Reproduce every item below word for word, leaving out the pictures.

(Data drawn from a collection)

- - -

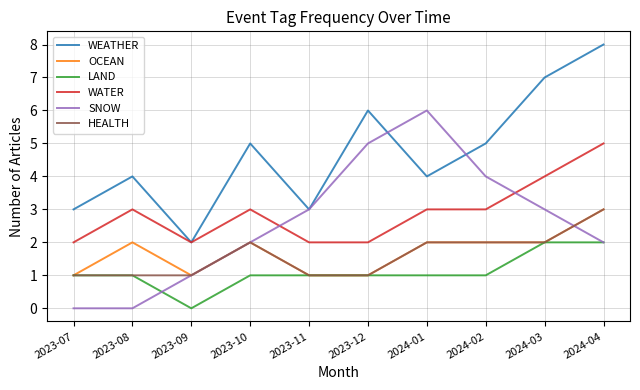

What position from the left is 2023-12?

6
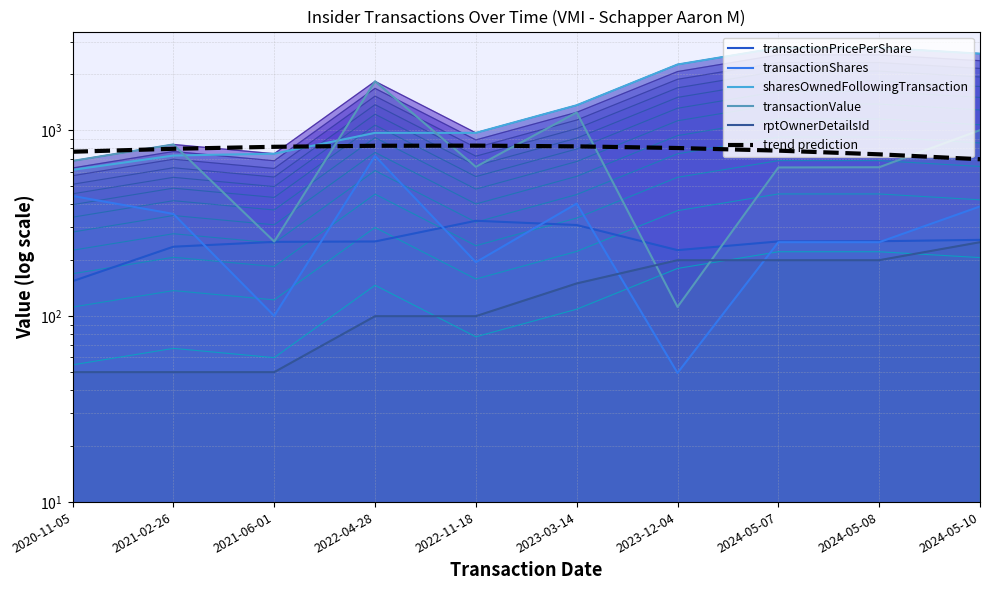

At how many categories does at least one series exceed 934?

7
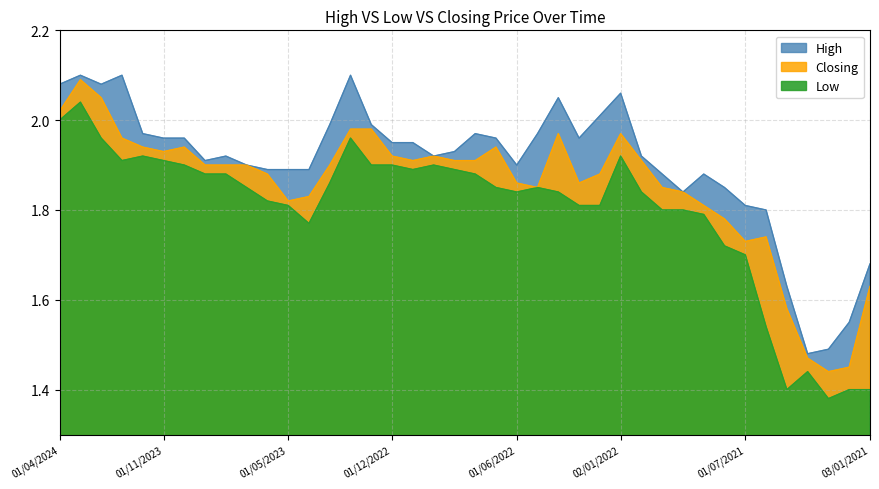

What is the difference between the highest and lowest values at 01/02/2021?

0.2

- - -

Task output
What position from the left is 2023-12?

6

At how many categories does at least one series exceed 934?

7

What is the difference between the highest and lowest values at 01/02/2021?

0.2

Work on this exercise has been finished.